Within the area of AI planning, a wide variety of projects are possible, ranging from highly theoretical to practical, implementation-oriented, and anywhere in between. New projects based on student's ideas can also be considered.
Although research in AI planning aims to construct fully general, domain-independent, planning systems, systems are often evaluated and compared by testing them on a collection of benchmark domains, accumulated over time by the research community. Many of these benchmarks resemble well-known combinatorial optimisation problems, such scheduling/sequencing, allocation, etc., or at least contain parts that do, but each also has its own peculiarities and tweaks. For a majority of benchmark domains, it is known that finding optimal solutions is difficult (NP-hard or worse) while just finding any solution is relatively easy (there exists efficient, and often simple, domain-specific algorithms), providing further evidence that the underlying problems encoded in these benchmark domains are, at heart, about optimisation.

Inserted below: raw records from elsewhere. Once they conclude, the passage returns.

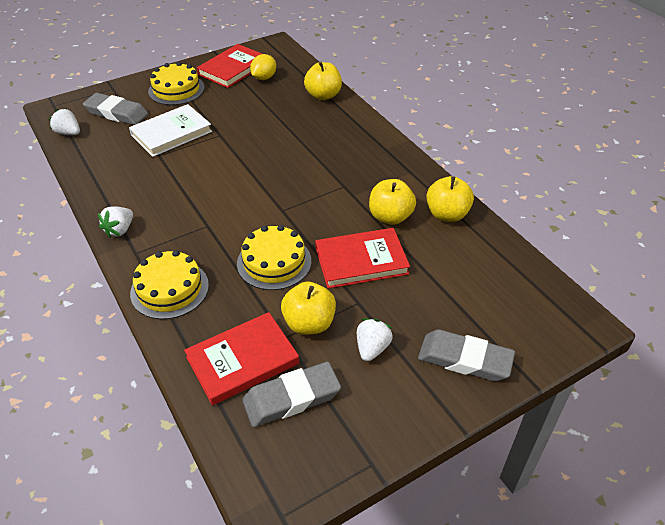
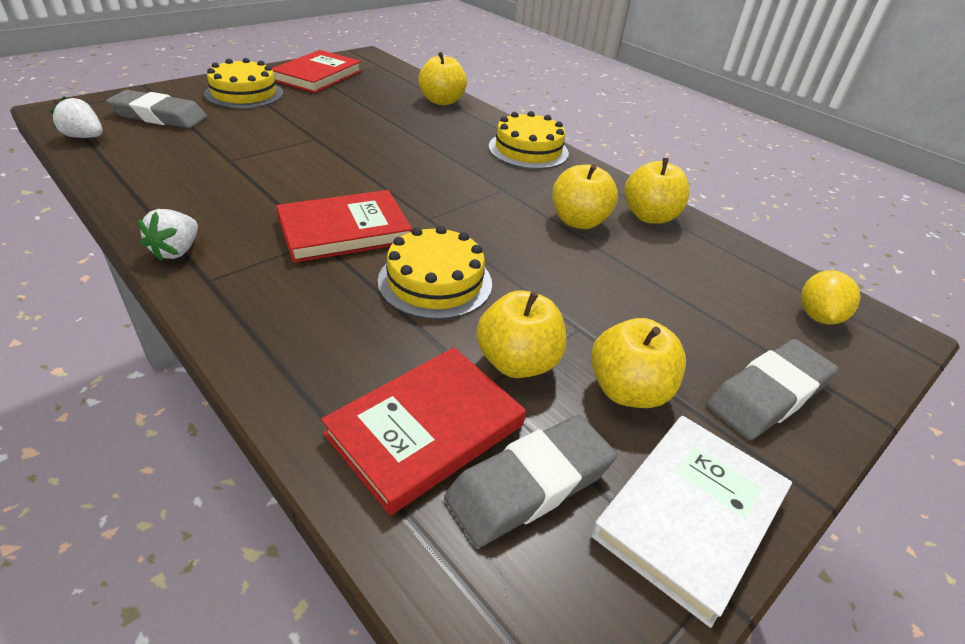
camera: 15 degrees left, 5 degrees down
(169, 289) = (274, 328): yellow cake -> yellow cake (528, 150)
(171, 133) = (244, 137): white book -> white book (690, 515)
(264, 78) = (360, 84): yellow lemon -> yellow lemon (818, 316)
(361, 261) = (561, 274): red book -> red book (344, 230)
(372, 348) = (628, 390): white strawberry -> yellow apple
(464, 359) = (768, 394): grey eraser -> grey eraser turned 45 degrees counterclockwise

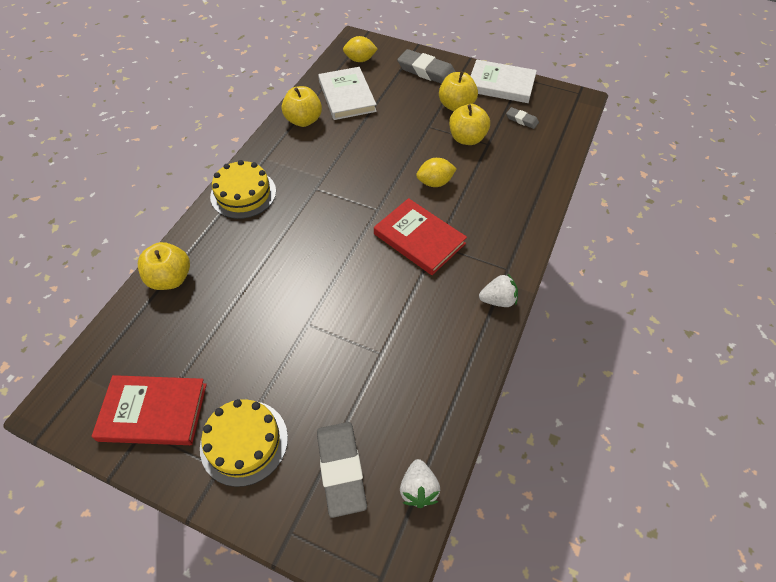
camera: 110 degrees left, 15 degrees up
(425, 429) = (523, 152): red book -> none
(435, 282) = (435, 182): yellow cake -> yellow lemon
(530, 484) = (521, 120): grey eraser -> grey eraser, size x0.52
(578, 221) = (331, 146): yellow apple -> none
(700, 268) = (347, 96): none -> white book

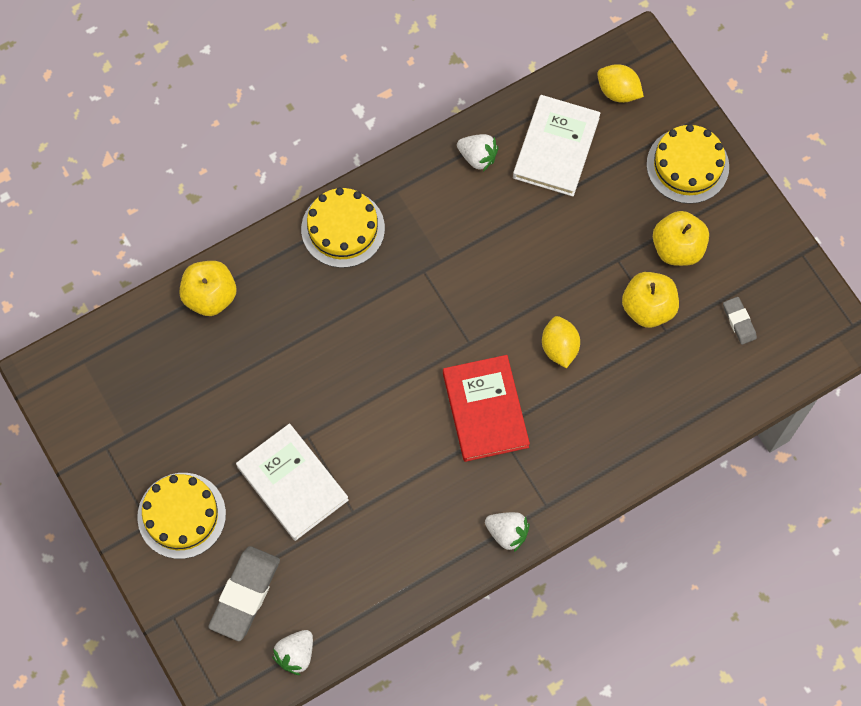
camera: 35 degrees right, 15 degrees up
(153, 412) = (123, 435): red book -> none
(303, 120) = (477, 157): yellow apple -> white strawberry
(426, 71) = (687, 165): grey eraser -> yellow cake
(435, 182) = (559, 347): yellow lemon -> yellow lemon turned 60 degrees clockwise
(501, 84) = (764, 248): white book -> white book (292, 483)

This project consists in picking up one (or more, depending on project time frame, problem difficulty, etc) of the commonly used planning benchmark domains that encode optimisation problems, and attack the underlying problem using whatever methods/tools seem most suitable, including for example LP/MILP, CSP/COP/SAT, local search methods, or anything else. The aim is to obtain a better understanding of the problems that underlie planning benchmarks -- how hard are they, in a practical, rather than complexity-theoretical, sense, and what instance parameters determine that hardness? how well do domain-independent planning systems compare, in terms of effectiveness and solution quality, to a domain-specific solution? -- but also to learn something about the different combinatorial optimisation technologies -- how difficult are they to apply to a given problem? which is more suited to what kind of problem?